_What you need to do_
1. Copy the passage on the McKesson-Apollo deal word for word, everything from "Regulatory approvals were" down to "conditions in April.".
2. According to the passage on the McKesson-Apollo deal, when did the Federal Trade Commission clear the transaction?

_Passage to read_
Regulatory approvals were never a major hurdle here. The transaction didn't trigger antitrust concerns because Apollo isn't a direct competitor in healthcare distribution, and the deal doesn't meaningfully change market concentration. The Federal Trade Commission reviewed the transaction under standard Hart-Scott-Rodino procedures and cleared it without conditions in April.
What This Signals About Healthcare Distribution's Future
The McKesson-Apollo deal is a data point in a broader trend: healthcare distribution is attracting institutional capital at a scale and pace that didn't exist five years ago. Private equity has always been active in healthcare services, but distribution was long seen as too capital-intensive, too low-margin, and too operationally complex to generate venture-style returns.
That calculus has shifted. With interest rates normalizing and growth harder to come by in traditional buyout sectors like software and consumer, firms like Apollo are revisiting businesses with durable cash flows, inflation pass-through mechanisms, and structural demand drivers. Healthcare distribution checks all three boxes.
There's also a defensive element to the thesis. As healthcare delivery shifts away from hospitals and toward ambulatory settings, the companies that control supply chains to physician practices, surgical centers, and home health agencies gain strategic importance. That's not a trend that reverses if the economy slows or if reimbursement rates get squeezed. If anything, it accelerates — lower-cost settings become more attractive when payers tighten budgets.
Apollo's bet is that this business, with the right capital support and operational improvements, can sustain mid-single-digit revenue growth and gradually expand margins by 50-100 basis points over the next five years. That's not explosive, but it's compounding — and in a world where reliable compounding is scarce, it's enough to justify a $2.9 billion check.

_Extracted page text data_
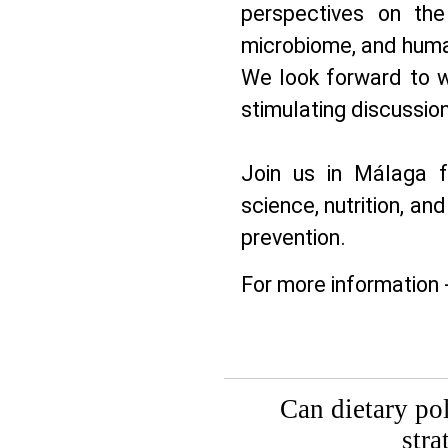
perspectives on the
microbiome, and huma
We look forward to w
stimulating discussion
Join us in Málaga f
science, nutrition, and
prevention.
For more information 
Can dietary po
stra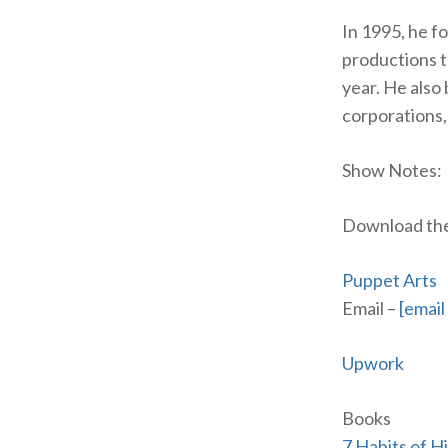
In 1995, he 
productions 
year. He also
corporations,
Show Notes:
Download the 
Puppet Arts
Email –
[email
Upwork
Books
7 Habits of H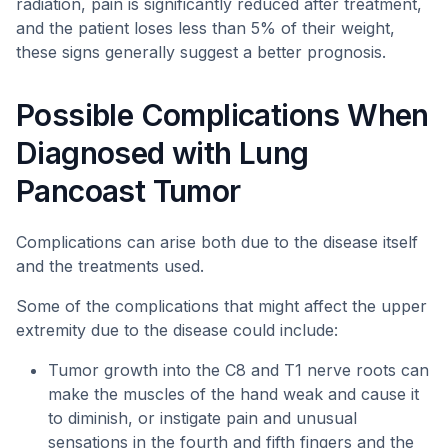
radiation, pain is significantly reduced after treatment,
and the patient loses less than 5% of their weight,
these signs generally suggest a better prognosis.
Possible Complications When
Diagnosed with Lung
Pancoast Tumor
Complications can arise both due to the disease itself
and the treatments used.
Some of the complications that might affect the upper
extremity due to the disease could include:
Tumor growth into the C8 and T1 nerve roots can
make the muscles of the hand weak and cause it
to diminish, or instigate pain and unusual
sensations in the fourth and fifth fingers and the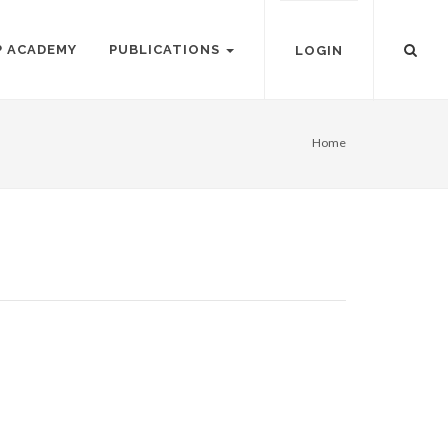
P ACADEMY
PUBLICATIONS
LOGIN
Home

_Solutions by task_
1.
Regulatory approvals were never a major hurdle here. The transaction didn't trigger antitrust concerns because Apollo isn't a direct competitor in healthcare distribution, and the deal doesn't meaningfully change market concentration. The Federal Trade Commission reviewed the transaction under standard Hart-Scott-Rodino procedures and cleared it without conditions in April.

2. In April, without conditions.